Your goal: Dropping every picture, set down exactly the lines in the entries below, starting with the line with "88 247 30.81" and going on through the line with "1061 860 4613".

Given records:
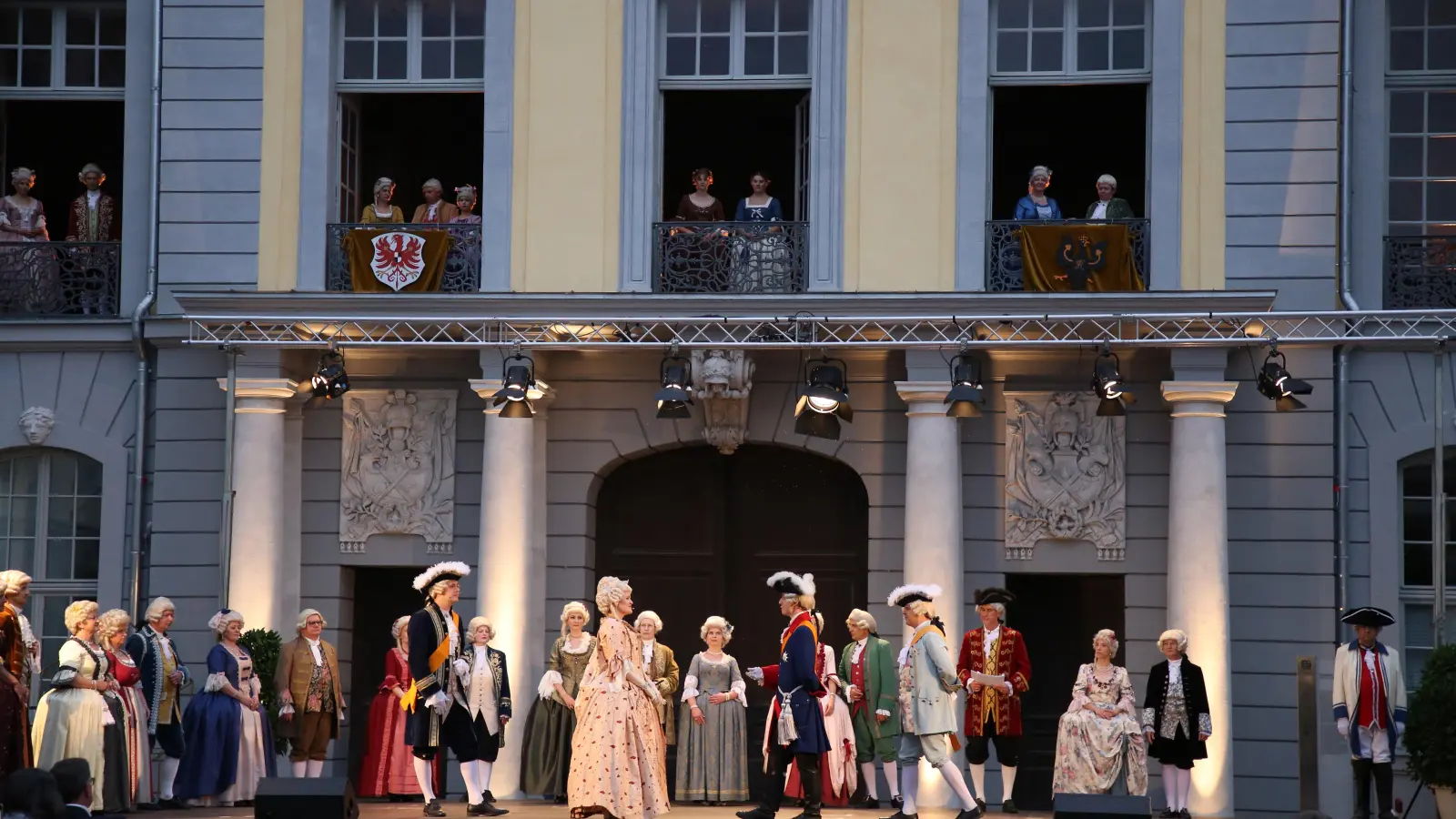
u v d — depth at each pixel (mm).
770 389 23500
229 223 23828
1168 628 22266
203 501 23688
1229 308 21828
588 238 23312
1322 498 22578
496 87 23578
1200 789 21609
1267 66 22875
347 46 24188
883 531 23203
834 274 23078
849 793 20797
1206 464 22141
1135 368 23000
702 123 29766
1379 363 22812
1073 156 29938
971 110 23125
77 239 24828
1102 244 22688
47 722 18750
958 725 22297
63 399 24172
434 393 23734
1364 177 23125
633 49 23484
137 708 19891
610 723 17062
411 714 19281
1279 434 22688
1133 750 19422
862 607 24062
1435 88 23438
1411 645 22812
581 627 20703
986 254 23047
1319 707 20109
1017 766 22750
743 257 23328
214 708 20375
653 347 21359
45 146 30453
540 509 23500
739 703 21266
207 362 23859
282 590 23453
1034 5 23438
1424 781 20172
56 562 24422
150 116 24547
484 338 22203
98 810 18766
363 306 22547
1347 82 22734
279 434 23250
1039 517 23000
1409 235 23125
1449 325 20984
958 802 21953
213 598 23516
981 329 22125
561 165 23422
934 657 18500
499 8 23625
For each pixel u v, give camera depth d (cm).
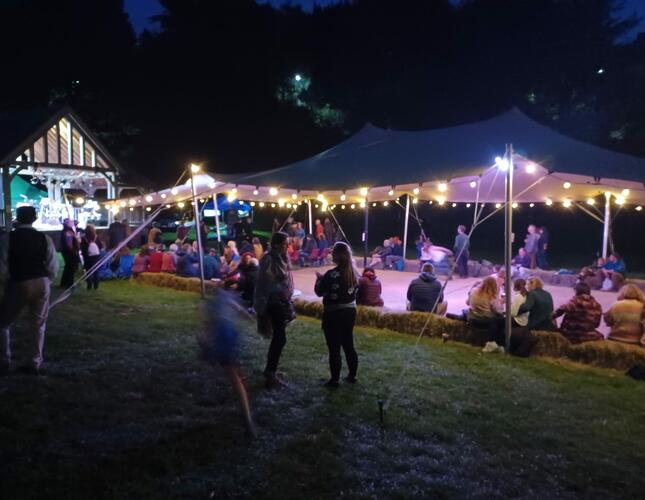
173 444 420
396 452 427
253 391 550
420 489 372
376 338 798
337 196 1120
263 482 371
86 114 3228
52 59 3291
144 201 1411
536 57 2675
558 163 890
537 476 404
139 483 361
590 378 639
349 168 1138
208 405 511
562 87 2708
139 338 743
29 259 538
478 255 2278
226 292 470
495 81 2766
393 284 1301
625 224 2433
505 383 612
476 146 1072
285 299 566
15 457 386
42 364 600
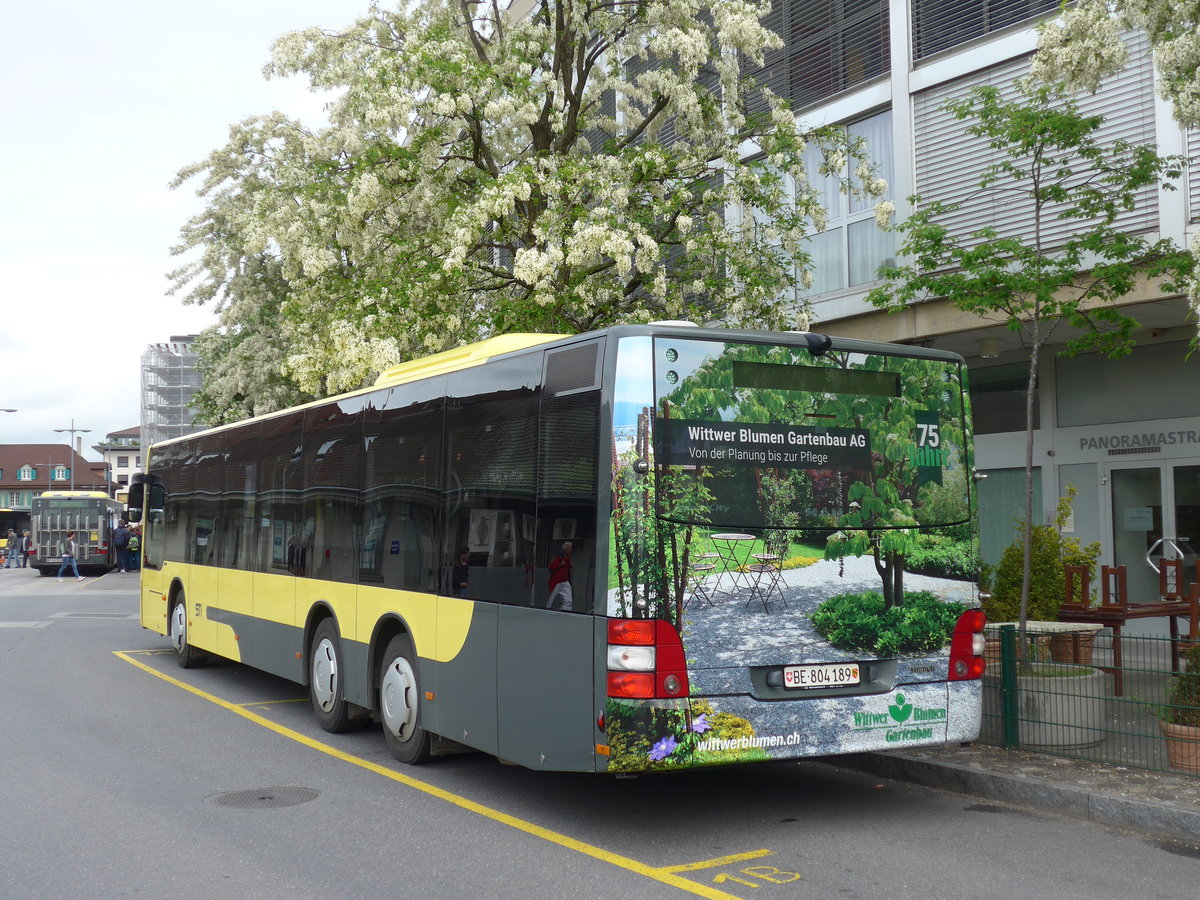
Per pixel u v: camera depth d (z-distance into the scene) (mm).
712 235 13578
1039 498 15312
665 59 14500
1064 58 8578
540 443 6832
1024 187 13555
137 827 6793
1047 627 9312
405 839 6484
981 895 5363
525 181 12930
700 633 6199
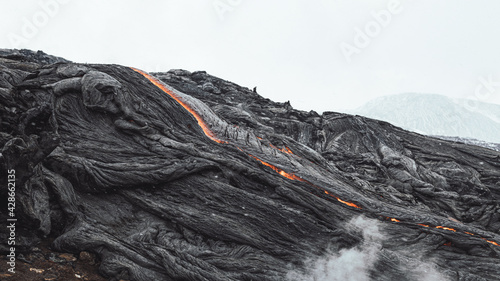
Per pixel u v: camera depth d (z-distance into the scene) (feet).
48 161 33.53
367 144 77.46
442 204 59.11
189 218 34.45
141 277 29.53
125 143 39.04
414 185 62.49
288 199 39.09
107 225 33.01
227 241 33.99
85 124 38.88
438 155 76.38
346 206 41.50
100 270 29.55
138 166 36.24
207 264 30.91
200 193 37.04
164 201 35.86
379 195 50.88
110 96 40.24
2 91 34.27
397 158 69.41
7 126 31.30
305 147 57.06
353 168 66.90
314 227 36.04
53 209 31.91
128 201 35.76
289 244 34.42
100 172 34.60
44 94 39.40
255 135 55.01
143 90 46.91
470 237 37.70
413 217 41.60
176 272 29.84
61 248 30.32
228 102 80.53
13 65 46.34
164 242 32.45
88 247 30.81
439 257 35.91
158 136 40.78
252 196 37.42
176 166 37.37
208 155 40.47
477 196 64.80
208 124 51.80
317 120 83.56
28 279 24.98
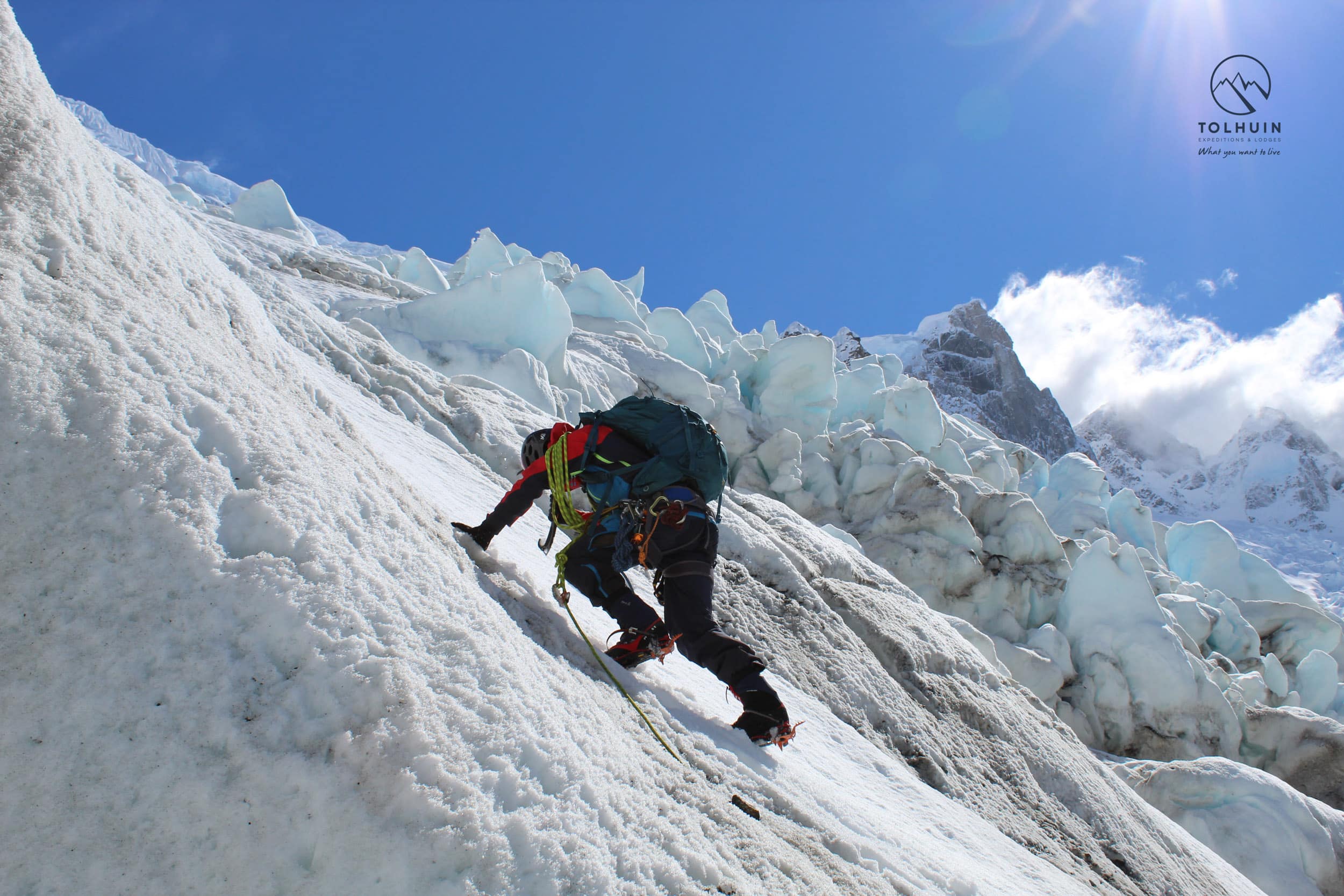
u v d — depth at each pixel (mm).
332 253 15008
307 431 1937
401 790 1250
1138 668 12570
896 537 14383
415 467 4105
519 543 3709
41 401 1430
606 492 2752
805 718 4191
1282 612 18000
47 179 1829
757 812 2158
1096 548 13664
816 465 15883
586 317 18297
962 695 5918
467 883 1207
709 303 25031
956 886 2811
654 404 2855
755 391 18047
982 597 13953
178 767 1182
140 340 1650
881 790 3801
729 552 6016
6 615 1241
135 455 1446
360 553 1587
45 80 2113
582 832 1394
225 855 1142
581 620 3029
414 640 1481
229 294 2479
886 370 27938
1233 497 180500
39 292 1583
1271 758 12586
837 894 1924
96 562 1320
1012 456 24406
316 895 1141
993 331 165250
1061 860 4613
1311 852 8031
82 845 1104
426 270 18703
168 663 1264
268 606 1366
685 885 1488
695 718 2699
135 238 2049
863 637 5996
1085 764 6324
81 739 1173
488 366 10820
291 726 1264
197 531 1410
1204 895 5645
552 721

Result below:
88 247 30.81
439 257 35.91
158 136 40.78
252 196 37.42
176 166 37.37
208 155 40.47
477 196 64.80
208 124 51.80
317 120 83.56
28 279 24.98
u v d — depth at each pixel (mm).
332 253 15008
307 431 1937
401 790 1250
1138 668 12570
896 537 14383
415 467 4105
519 543 3709
41 401 1430
606 492 2752
805 718 4191
1282 612 18000
47 179 1829
757 812 2158
1096 548 13664
816 465 15883
586 317 18297
962 695 5918
467 883 1207
709 303 25031
956 886 2811
654 404 2855
755 391 18047
982 597 13953
178 767 1182
140 340 1650
881 790 3801
729 552 6016
6 615 1241
135 455 1446
360 553 1587
45 80 2113
582 832 1394
225 855 1142
581 620 3029
414 640 1481
229 294 2479
886 370 27938
1233 497 180500
39 292 1583
1271 758 12586
837 894 1924
96 562 1320
1012 456 24406
316 895 1141
993 331 165250
1061 860 4613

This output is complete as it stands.